А вот это уже стало надоедать. Почему-то все знают мою историю. И считают себя вправе бравировать этим знанием.
— Не спорю, у тебя есть веский повод ненавидеть долгоживущих, — заметил старик почти без паузы, — Но ответь честно: если бы не эта трагедия, разве ты сам не желал бы как можно скорее войти в число бессмертных?
На это у меня ответа не было. Да и вряд ли Брунель его ждал. Он заранее все распланировал, спрогнозировал. Знал, что сказать, на какую реакцию рассчитывать. Мерзкий типок.
— То-то и оно, Майк, — дед сокрушенно покачал седой головой, — Можно кичиться сколько угодно, пока молодой да здоровый. А как придет срок, и смерть возьмет за яйца... заверещишь, как ужаленный. И будешь готов на что угодно, лишь бы пожить еще чуть-чуть. Потом еще. И еще. Постепенно угрызения совести, если и имелись, отходят на второй план. Остается только страх, тщательно скрываемый за взращенным ощущением собственной элитарности.
— Вам виднее, — ответил, не скрывая недоверия, — Как-то не довелось побывать в шкуре лонгера. И не думаю, что все без исключения люди согласятся на процедуру, зная, что по ту сторону прибора находится жертва, обреченная на смерть.

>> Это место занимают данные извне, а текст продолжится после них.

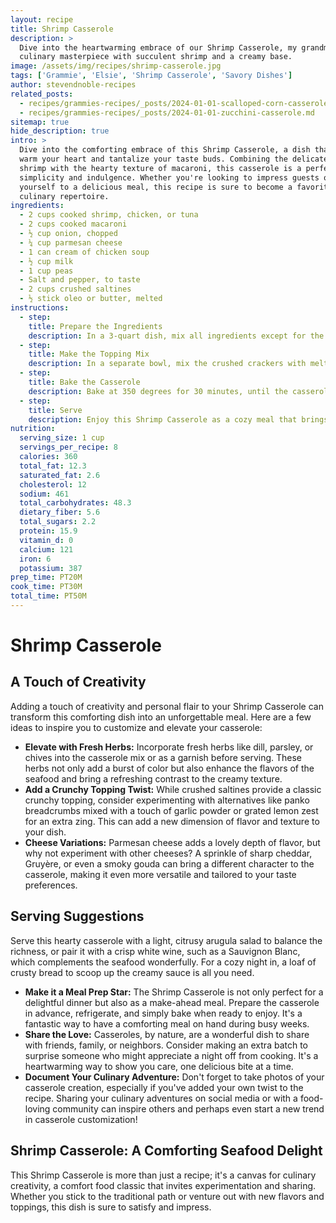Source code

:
 ```yaml
---
layout: recipe
title: Shrimp Casserole
description: >
  Dive into the heartwarming embrace of our Shrimp Casserole, my grandmother Elsie's
  culinary masterpiece with succulent shrimp and a creamy base.
image: /assets/img/recipes/shrimp-casserole.jpg
tags: ['Grammie', 'Elsie', 'Shrimp Casserole', 'Savory Dishes']
author: stevendnoble-recipes
related_posts:
  - recipes/grammies-recipes/_posts/2024-01-01-scalloped-corn-casserole.md
  - recipes/grammies-recipes/_posts/2024-01-01-zucchini-casserole.md
sitemap: true
hide_description: true
intro: >
  Dive into the comforting embrace of this Shrimp Casserole, a dish that promises to
  warm your heart and tantalize your taste buds. Combining the delicate flavors of
  shrimp with the hearty texture of macaroni, this casserole is a perfect blend of
  simplicity and indulgence. Whether you're looking to impress guests or just treat
  yourself to a delicious meal, this recipe is sure to become a favorite in your
  culinary repertoire.
ingredients:
  - 2 cups cooked shrimp, chicken, or tuna
  - 2 cups cooked macaroni
  - ½ cup onion, chopped
  - ¼ cup parmesan cheese
  - 1 can cream of chicken soup
  - ½ cup milk
  - 1 cup peas
  - Salt and pepper, to taste
  - 2 cups crushed saltines
  - ½ stick oleo or butter, melted
instructions:
  - step:
    title: Prepare the Ingredients
    description: In a 3-quart dish, mix all ingredients except for the crackers and oleo or butter.
  - step:
    title: Make the Topping Mix
    description: In a separate bowl, mix the crushed crackers with melted oleo or butter, and sprinkle this mixture over the top of the casserole.
  - step:
    title: Bake the Casserole
    description: Bake at 350 degrees for 30 minutes, until the casserole is bubbly and the topping is golden brown.
  - step:
    title: Serve
    description: Enjoy this Shrimp Casserole as a cozy meal that brings the comfort of the sea to your table. Its creamy texture, combined with the crunch of the saltine topping, makes every bite a delightful experience.
nutrition:
  serving_size: 1 cup
  servings_per_recipe: 8
  calories: 360
  total_fat: 12.3
  saturated_fat: 2.6
  cholesterol: 12
  sodium: 461
  total_carbohydrates: 48.3
  dietary_fiber: 5.6
  total_sugars: 2.2
  protein: 15.9
  vitamin_d: 0
  calcium: 121
  iron: 6
  potassium: 387
prep_time: PT20M
cook_time: PT30M
total_time: PT50M
---
```


# Shrimp Casserole

## A Touch of Creativity

Adding a touch of creativity and personal flair to your Shrimp Casserole can transform this comforting dish into an unforgettable meal. Here are a few ideas to inspire you to customize and elevate your casserole:

* **Elevate with Fresh Herbs:** Incorporate fresh herbs like dill, parsley, or chives into the casserole mix or as a garnish before serving. These herbs not only add a burst of color but also enhance the flavors of the seafood and bring a refreshing contrast to the creamy texture.
* **Add a Crunchy Topping Twist:** While crushed saltines provide a classic crunchy topping, consider experimenting with alternatives like panko breadcrumbs mixed with a touch of garlic powder or grated lemon zest for an extra zing. This can add a new dimension of flavor and texture to your dish.
* **Cheese Variations:** Parmesan cheese adds a lovely depth of flavor, but why not experiment with other cheeses? A sprinkle of sharp cheddar, Gruyère, or even a smoky gouda can bring a different character to the casserole, making it even more versatile and tailored to your taste preferences.

## Serving Suggestions

Serve this hearty casserole with a light, citrusy arugula salad to balance the richness, or pair it with a crisp white wine, such as a Sauvignon Blanc, which complements the seafood wonderfully. For a cozy night in, a loaf of crusty bread to scoop up the creamy sauce is all you need.

* **Make it a Meal Prep Star:** The Shrimp Casserole is not only perfect for a delightful dinner but also as a make-ahead meal. Prepare the casserole in advance, refrigerate, and simply bake when ready to enjoy. It's a fantastic way to have a comforting meal on hand during busy weeks.
* **Share the Love:** Casseroles, by nature, are a wonderful dish to share with friends, family, or neighbors. Consider making an extra batch to surprise someone who might appreciate a night off from cooking. It's a heartwarming way to show you care, one delicious bite at a time.
* **Document Your Culinary Adventure:** Don't forget to take photos of your casserole creation, especially if you've added your own twist to the recipe. Sharing your culinary adventures on social media or with a food-loving community can inspire others and perhaps even start a new trend in casserole customization!

## Shrimp Casserole: A Comforting Seafood Delight

This Shrimp Casserole is more than just a recipe; it's a canvas for culinary creativity, a comfort food classic that invites experimentation and sharing. Whether you stick to the traditional path or venture out with new flavors and toppings, this dish is sure to satisfy and impress.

— Бесспорно, человечество не безнадежно, — легко согласился Брунель, — Даже сам Тесла... на что уж был, по слухам, омерзительным типом... но и он не стал использовать собственное изобретение! А ведь людей терпеть не мог. Ни с кем не здоровался, не дружил. Да что там — свою же дочь знать не хотел!
— У Теслы была дочь?
— Опять же — по слухам. За что купил, за то и продаю. Но к делу это не относится. Важен сам факт! Даже находясь при смерти, на смертном одре, он не променял принципы на вечную жизнь. И это, признаюсь, внушает уважение.
Мне оставалось только развести руками. Все эти истории походили на байки, что травят на кухне закадычные друзья за распитием пива. Одни домыслы да придумки, никаких фактов. Таким макаром можно что угодно притянуть в доказательство собственной правоты.
— Хочешь верь, Майк, хочешь не верь, но этическая дилемма здесь отнюдь не самая страшная, — с ехидцей доложил старик, — Есть проблема на порядок серьезнее.
— Да ну? — в тон собеседнику воскликнул я, — Что уж может быть хуже?
Но Брунелю весь мой сарказм оказался, как с гуся вода. Он его похоже даже не замечал.
— Ты ведь знаешь — сколько в мире долгоживущих?
— Ну... меньше тысячной процента.
— Не совсем так... но пусть. Примем, как начальную оценку. А сколько доноров?
Обескураженно задумался. Такой статистики что-то не припомнилось.
— В сотни раз больше, — подсказал старик, — В одном Лондоне на десяток лонгеров приходится порядка двух тысяч доноров. Здесь, в убежище — один молодняк, да и то не весь. А сколько распихано по тюрьмам да концентрационным лагерям? Без счета.